/---

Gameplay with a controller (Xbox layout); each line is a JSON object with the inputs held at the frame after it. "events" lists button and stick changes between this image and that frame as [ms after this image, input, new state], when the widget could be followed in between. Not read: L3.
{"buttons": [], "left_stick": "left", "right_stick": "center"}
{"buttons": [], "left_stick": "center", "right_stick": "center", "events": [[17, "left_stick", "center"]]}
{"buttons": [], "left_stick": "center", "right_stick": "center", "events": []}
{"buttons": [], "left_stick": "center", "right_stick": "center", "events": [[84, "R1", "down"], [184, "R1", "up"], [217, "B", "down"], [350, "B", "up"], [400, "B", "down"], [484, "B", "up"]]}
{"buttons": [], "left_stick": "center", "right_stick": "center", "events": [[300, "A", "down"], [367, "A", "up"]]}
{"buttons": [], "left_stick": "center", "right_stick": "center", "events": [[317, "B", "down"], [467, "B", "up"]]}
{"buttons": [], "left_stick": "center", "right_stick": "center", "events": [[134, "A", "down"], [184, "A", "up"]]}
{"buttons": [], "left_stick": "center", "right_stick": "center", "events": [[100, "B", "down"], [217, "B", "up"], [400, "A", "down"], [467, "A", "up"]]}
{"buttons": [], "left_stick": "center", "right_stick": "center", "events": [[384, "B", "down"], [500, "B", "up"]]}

\---

| Aim of the exercise |
The only acceptable answer is the full set of entries, repeated exactly.

| Result for this exercise |
Gameplay with a controller (Xbox layout); each line is a JSON object with the inputs held at the frame after it. "events" lists button and stick changes between this image and that frame as [ms after this image, input, new state], when the widget could be followed in between. Not read: L3.
{"buttons": [], "left_stick": "left", "right_stick": "center"}
{"buttons": [], "left_stick": "center", "right_stick": "center", "events": [[17, "left_stick", "center"]]}
{"buttons": [], "left_stick": "center", "right_stick": "center", "events": []}
{"buttons": [], "left_stick": "center", "right_stick": "center", "events": [[84, "R1", "down"], [184, "R1", "up"], [217, "B", "down"], [350, "B", "up"], [400, "B", "down"], [484, "B", "up"]]}
{"buttons": [], "left_stick": "center", "right_stick": "center", "events": [[300, "A", "down"], [367, "A", "up"]]}
{"buttons": [], "left_stick": "center", "right_stick": "center", "events": [[317, "B", "down"], [467, "B", "up"]]}
{"buttons": [], "left_stick": "center", "right_stick": "center", "events": [[134, "A", "down"], [184, "A", "up"]]}
{"buttons": [], "left_stick": "center", "right_stick": "center", "events": [[100, "B", "down"], [217, "B", "up"], [400, "A", "down"], [467, "A", "up"]]}
{"buttons": [], "left_stick": "center", "right_stick": "center", "events": [[384, "B", "down"], [500, "B", "up"]]}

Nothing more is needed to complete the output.